Sacred Ecology
Fikret Berkes
Over the past couple decades a quiet conceptual revolution has been taking place in various academic outposts around the world. As someone who has been away from academia for more than thirty years, I find this new multi-disciplinary way of thinking about natural resources, complexity, and the human future, to be highly exhilarating--even to the point of generating hope. This new Second Edition of Sacred Ecology brings into focus the author's own lifetime of work while also highlighting that of like-minded colleagues, many of whom Berkes has collaborated with over the years, together turning out dozens of books and learned articles, all in some way concerned with sustainability. To give an idea of the book's scope, here is a list of Berkes' academic interests (found in his curriculum vitae online). All find play in the book:
--Common property resources
--Traditional ecological knowledge
--Co-management
--Community based resource management
--Sustainable development, northern Canada
--Sustainable development, international
--Human ecology and conservation
--Ecology of living resources
--Small scale fisheries
--Resource and environmental policy
--Ecological economics
Many of the points covered in the book are complex (including complexity theory itself), but Berkes avoids the high levels of abstraction and convoluted prose common to academic writing.
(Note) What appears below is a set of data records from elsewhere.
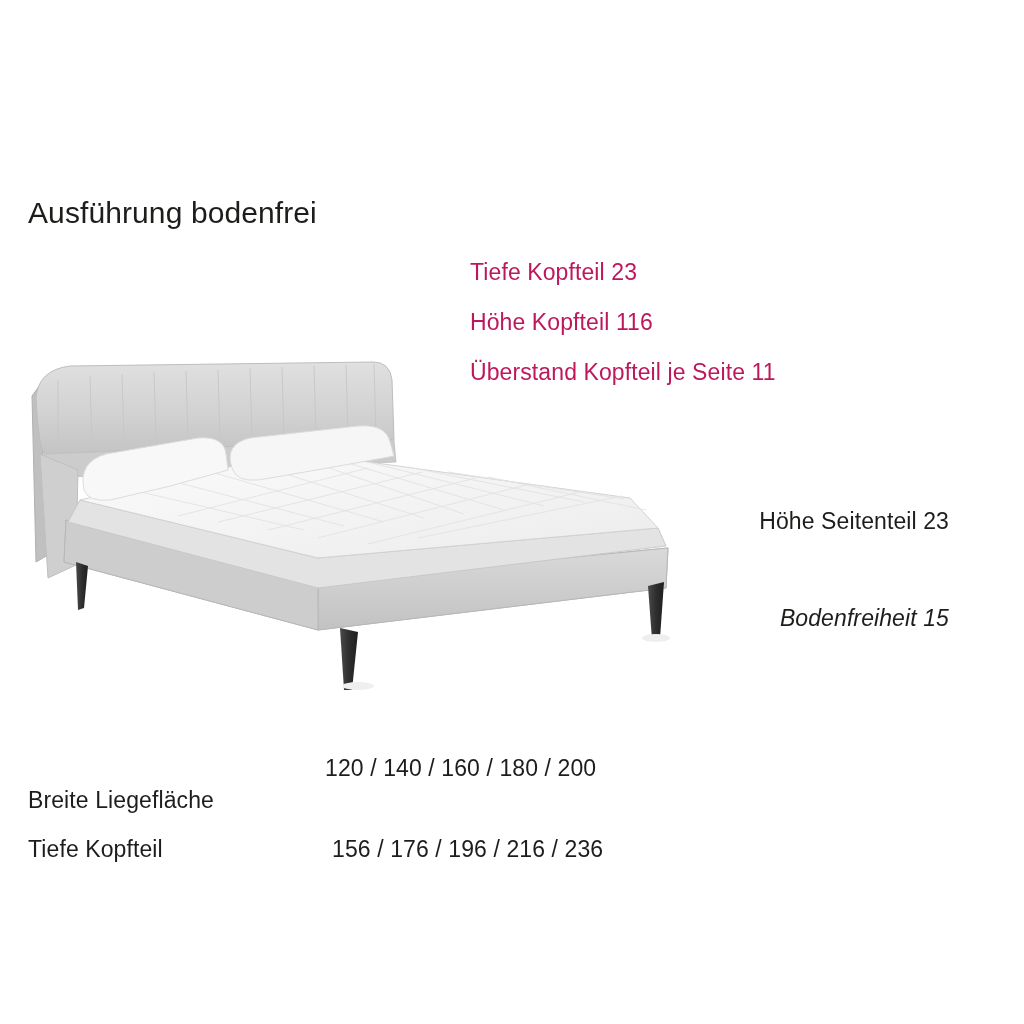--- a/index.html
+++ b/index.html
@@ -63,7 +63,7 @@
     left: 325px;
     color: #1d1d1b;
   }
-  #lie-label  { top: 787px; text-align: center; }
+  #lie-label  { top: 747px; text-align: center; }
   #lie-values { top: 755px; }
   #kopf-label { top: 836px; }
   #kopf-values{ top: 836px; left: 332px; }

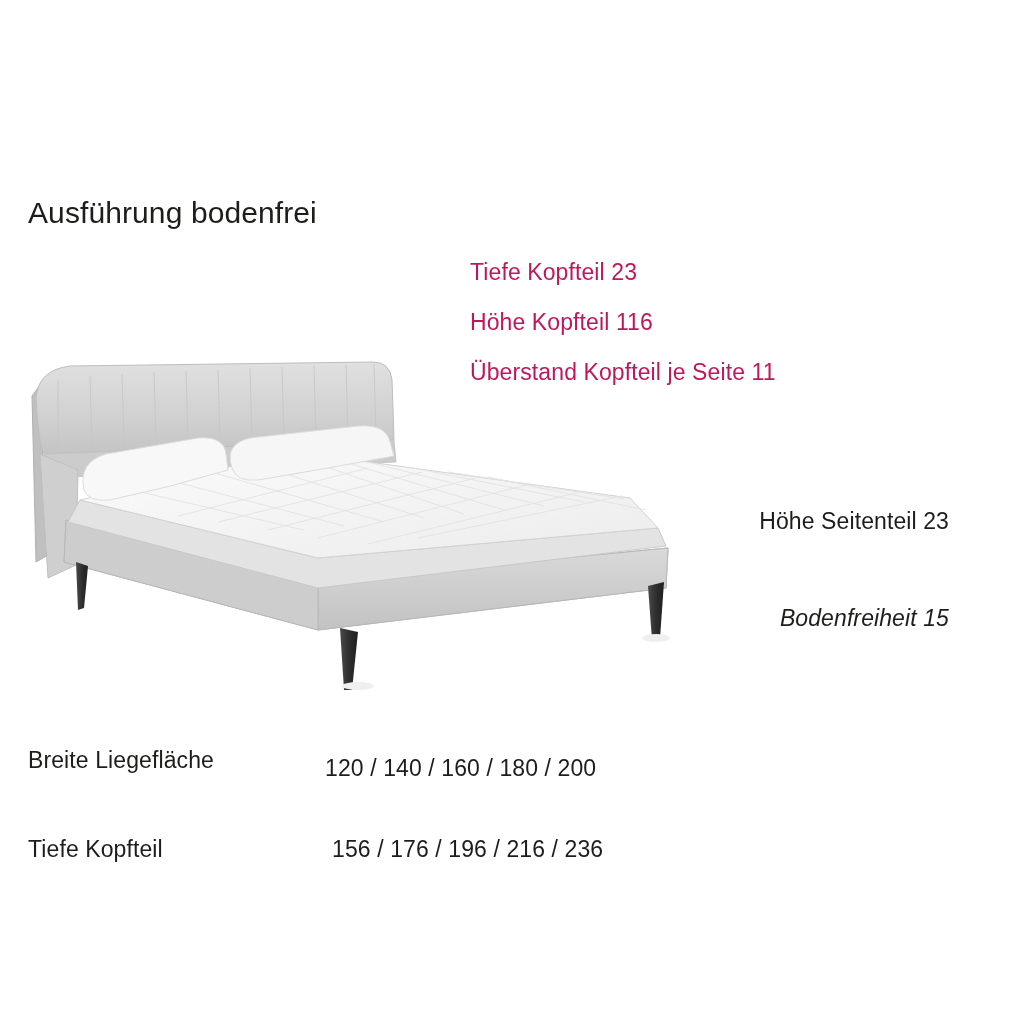--- a/index.html
+++ b/index.html
@@ -94,7 +94,7 @@
 
   <div class="txt bottom-label" id="lie-label">Breite Liegefläche</div>
   <div class="txt bottom-values" id="lie-values">120 / 140 / 160 / 180 / 200</div>
-  <div class="txt bottom-label" id="kopf-label">Tiefe Kopfteil</div>
+  <div class="txt bottom-label" id="kopf-label">Seite Kopfteil</div>
   <div class="txt bottom-values" id="kopf-values">156 / 176 / 196 / 216 / 236</div>
 
   <div id="bed">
Here is a quote to give a sense of the book. "Adaptive Management is a good match for traditional ecological knowledge, and a potential bridge between Western and indigenous ways of knowing in the areas of ecology and resource management. It is part of the holistic tradition in Western science, not the mainstream tradition, but significant nonetheless. This holistic tradition includes systems theory, gestalt psychology, quantum physics, and ecology (Capra, 1996). Systems theory is often equated with complex adaptive systems. Fuzzy logic (not mentioned by Capra) may also be added to the list. Many of these holistic sciences are potentially suitable to provide frameworks for integrating Western and indigenous knowledge." (p 269-70).
Sacred Ecology offers a possible way out of the resource pickle we find ourselves in today, by constructing a bridge between our own failed reductuinist paradigm and one that has proven itself over time.